#### TO DO:
Give back all of the data exactly. Leave nothing out.

DATA Block Start

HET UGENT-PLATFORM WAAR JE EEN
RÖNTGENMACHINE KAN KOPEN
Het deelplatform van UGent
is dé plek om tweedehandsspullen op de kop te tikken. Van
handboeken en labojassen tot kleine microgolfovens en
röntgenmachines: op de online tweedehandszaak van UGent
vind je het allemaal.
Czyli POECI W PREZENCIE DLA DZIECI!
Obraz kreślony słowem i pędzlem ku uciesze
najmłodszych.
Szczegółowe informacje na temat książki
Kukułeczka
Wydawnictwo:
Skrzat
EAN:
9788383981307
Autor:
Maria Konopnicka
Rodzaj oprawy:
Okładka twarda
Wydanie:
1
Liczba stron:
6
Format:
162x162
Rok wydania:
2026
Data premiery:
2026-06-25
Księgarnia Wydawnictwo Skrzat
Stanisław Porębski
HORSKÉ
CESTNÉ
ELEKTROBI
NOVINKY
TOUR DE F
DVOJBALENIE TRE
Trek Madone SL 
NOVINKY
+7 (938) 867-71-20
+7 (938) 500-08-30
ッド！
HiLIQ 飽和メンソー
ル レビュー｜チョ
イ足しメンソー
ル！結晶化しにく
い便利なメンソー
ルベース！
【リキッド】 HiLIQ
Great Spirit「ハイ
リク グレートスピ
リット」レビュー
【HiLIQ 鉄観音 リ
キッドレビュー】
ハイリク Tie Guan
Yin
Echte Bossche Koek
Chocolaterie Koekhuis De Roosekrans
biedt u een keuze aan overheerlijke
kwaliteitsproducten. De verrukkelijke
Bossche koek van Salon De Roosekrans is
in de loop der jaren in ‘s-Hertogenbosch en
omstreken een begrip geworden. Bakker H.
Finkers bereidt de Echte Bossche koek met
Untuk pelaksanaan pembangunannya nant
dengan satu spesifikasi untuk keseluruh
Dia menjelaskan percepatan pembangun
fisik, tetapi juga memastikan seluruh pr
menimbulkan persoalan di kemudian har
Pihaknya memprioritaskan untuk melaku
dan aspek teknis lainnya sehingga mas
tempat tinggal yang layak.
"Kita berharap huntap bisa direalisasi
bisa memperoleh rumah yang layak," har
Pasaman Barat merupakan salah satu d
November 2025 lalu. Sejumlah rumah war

DATA Block End

#### EXERCISE RESULT:
HET UGENT-PLATFORM WAAR JE EEN
RÖNTGENMACHINE KAN KOPEN
Het deelplatform van UGent
is dé plek om tweedehandsspullen op de kop te tikken. Van
handboeken en labojassen tot kleine microgolfovens en
röntgenmachines: op de online tweedehandszaak van UGent
vind je het allemaal.
Czyli POECI W PREZENCIE DLA DZIECI!
Obraz kreślony słowem i pędzlem ku uciesze
najmłodszych.
Szczegółowe informacje na temat książki
Kukułeczka
Wydawnictwo:
Skrzat
EAN:
9788383981307
Autor:
Maria Konopnicka
Rodzaj oprawy:
Okładka twarda
Wydanie:
1
Liczba stron:
6
Format:
162x162
Rok wydania:
2026
Data premiery:
2026-06-25
Księgarnia Wydawnictwo Skrzat
Stanisław Porębski
HORSKÉ
CESTNÉ
ELEKTROBI
NOVINKY
TOUR DE F
DVOJBALENIE TRE
Trek Madone SL 
NOVINKY
+7 (938) 867-71-20
+7 (938) 500-08-30
ッド！
HiLIQ 飽和メンソー
ル レビュー｜チョ
イ足しメンソー
ル！結晶化しにく
い便利なメンソー
ルベース！
【リキッド】 HiLIQ
Great Spirit「ハイ
リク グレートスピ
リット」レビュー
【HiLIQ 鉄観音 リ
キッドレビュー】
ハイリク Tie Guan
Yin
Echte Bossche Koek
Chocolaterie Koekhuis De Roosekrans
biedt u een keuze aan overheerlijke
kwaliteitsproducten. De verrukkelijke
Bossche koek van Salon De Roosekrans is
in de loop der jaren in ‘s-Hertogenbosch en
omstreken een begrip geworden. Bakker H.
Finkers bereidt de Echte Bossche koek met
Untuk pelaksanaan pembangunannya nant
dengan satu spesifikasi untuk keseluruh
Dia menjelaskan percepatan pembangun
fisik, tetapi juga memastikan seluruh pr
menimbulkan persoalan di kemudian har
Pihaknya memprioritaskan untuk melaku
dan aspek teknis lainnya sehingga mas
tempat tinggal yang layak.
"Kita berharap huntap bisa direalisasi
bisa memperoleh rumah yang layak," har
Pasaman Barat merupakan salah satu d
November 2025 lalu. Sejumlah rumah war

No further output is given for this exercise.